TOP STORY >> Sherwood wants to win battle over area
Leader staff writer
More people jammed into the gym of First Baptist Church of Gravel Ridge Monday night than was allowed by law, but no one was asked to leave as about 400 people listened to why Gravel Ridge should become part of Sherwood.
“We are the alternative,” Sherwood Mayor Virginia Hillman told the relatively quiet, yet unconvinced crowd. “This may not be what you want to hear, but we are giving you an option.”
She explained that Jacksonville initiated the hullabaloo when its council voted to annex the 2,500-acre rural community of about 3,500 residents.
“Once a municipality sets an election for annexation, other municipalities may also apply to annex the same area and that’s why we did it. To give you a choice,” the mayor explained.
Jacksonville has set a Feb. 5 election date on the annexation issue. Registered Jacksonville and Gravel Ridge voters will be able to cast ballots in that election.
Sherwood has countered with a March 11 election for registered Sherwood and Gravel Ridge voters. If both votes come out “yes” for annexation, then just registered Gravel Ridge voters will go to the polls on April 1 to decide between Jacksonville and Sherwood.
Hillman’s explanations didn’t convince Joeryan Montgomery. “Do you really care about us as a people or just want our tax money?” he asked to loud applause.
“It’s not a money-making thing,” the mayor assured him. She explained, as Jacksonville Mayor Tommy Swaim had at a previous meeting, that once the area is annexed into a city, its businesses would have to start collecting city taxes, but neither Sherwood nor Jacksonville would receive any extra state or county money, which makes up the bulk of their revenue, until after a new census and other steps are taken—about five years.
Gravel Ridge resident Gene Acord, who admitted to being thick-headed at times, asked, “If there is no money involved, why do you all want us? We are happy just the way we are.”
“We moved out here to stay out of city limits, and now you are trying to put us in one. I’m very opposed to any kind of annexation,” he added.
One resident, whose family has been in Gravel Ridge since 1909, accused Jacksonville of “stirring the pot,” and no matter what happens, “I’ll lose my hunting privileges,” he said.
Another resident was concerned about clear-cutting. “We moved out here because of the trees and we want to keep the trees,” he said.
Hillman said that Sherwood currently had no ordinance on clear-cutting.
Questions were also asked about abandoned cars in the front of some Gravel Ridge homes, and unsightly yards. Hillman said those residents would be cited. “We have a very good code enforcement officer, and not everyone is pleased with that,” she said.

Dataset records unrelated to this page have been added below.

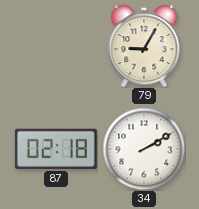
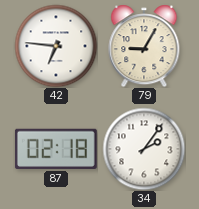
42: none -> 6:46
34: 2:10 -> 2:06
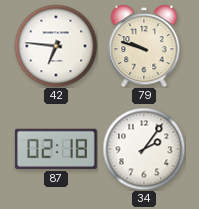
79: 9:05 -> 9:48
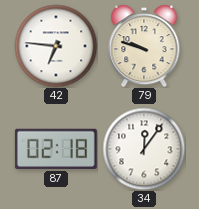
34: 2:06 -> 12:06
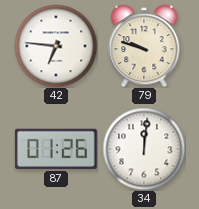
87: 02:18 -> 01:26
34: 12:06 -> 12:01
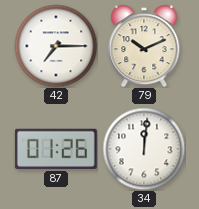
42: 6:46 -> 7:15
79: 9:48 -> 10:11
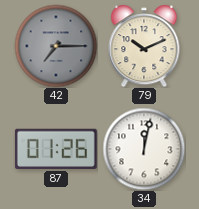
42 dial: white -> grey
34: 12:01 -> 12:02
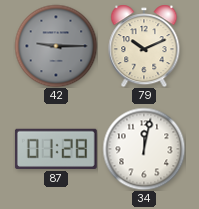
42: 7:15 -> 9:15
87: 01:26 -> 01:28
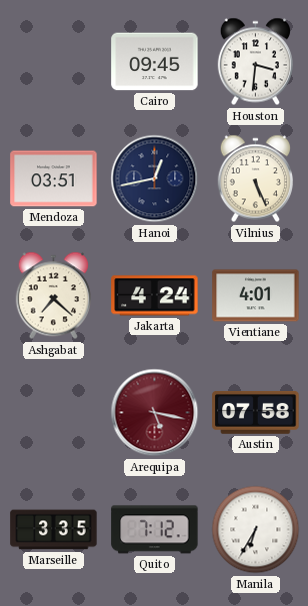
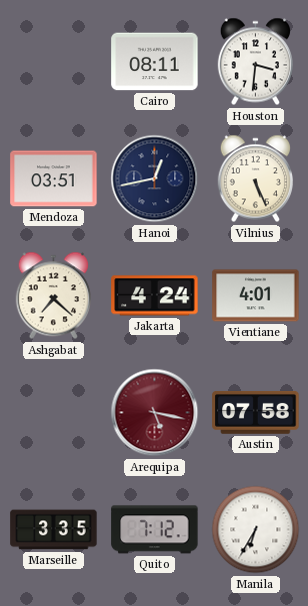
Cairo: 09:45 -> 08:11
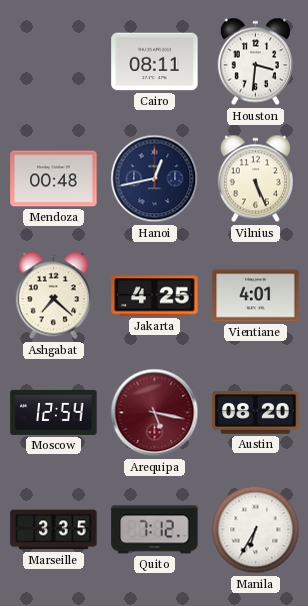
Mendoza: 03:51 -> 00:48
Jakarta: 4:24 -> 4:25
Moscow: none -> 12:54
Austin: 07:58 -> 08:20
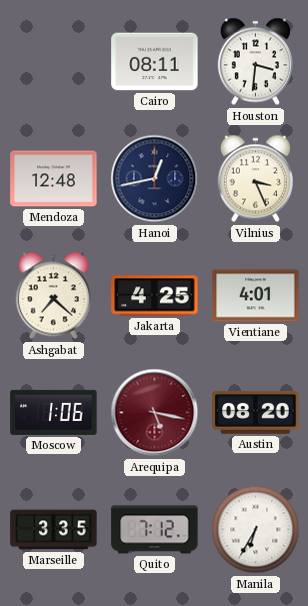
Mendoza: 00:48 -> 12:48
Vilnius: 5:26 -> 3:26
Moscow: 12:54 -> 1:06
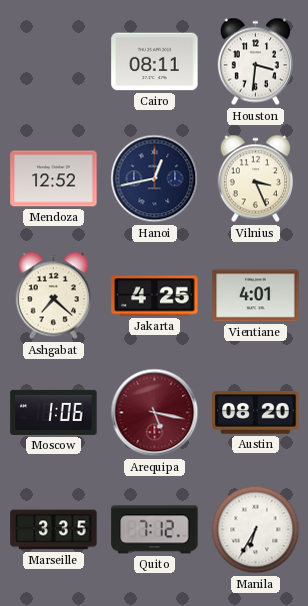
Mendoza: 12:48 -> 12:52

Sherwood Police Chief Kel Nicholson explained to the concerned residents how the switch from county protection to city protection would take place. He said his patrol units had already received maps of the areas and were studying the street locations.
“Once you become part of Sherwood, it would take about a week for the 911 calls to be switched to Sherwood, but during that time your call would go to the county and it’ll take them just a few seconds to send it to us,” the chief said.
He explained that Gravel Ridge would be designated a patrol district and would have at least five officers assigned.
“They won’t be working all at once, but we would have you covered 24/7,” the chief promised.
He said that Sherwood police would share the sheriff’s substation on Hwy. 107.
Fire Chief Frank Hill also said that the community would not lose its fire station by becoming part of Sherwood.
“We would strengthen it by adding three full-time paid positions out here,” he said.
Hill said he and the Gravel Ridge chief had already met numerous times and felt there would be no problems in the two departments working together.
Gravel Ridge resident Michael Smith said he had lived in both Jacksonville and Sherwood and purposely moved out to Gravel Ridge to live beyond the control of both cities. Smith said he had concerns with both cities, but said past actions of the Sherwood police department really “burns my hide.”
“I’m going to have to do a lot of thinking before picking either city,” he said.
Smith asked Hillman, “Why do you want to represent someone who doesn’t want your representation?” She reiterated that Sherwood was the alternative. “If we didn’t act, you would have to become part of Jacksonville. Now you have a choice.”
She added that Sherwood was a great place and that Gravel Ridge would be a great addition.
Smith admitted there were benefits to being in both cities. “But the benefits of staying like we are outweigh them all,” he said.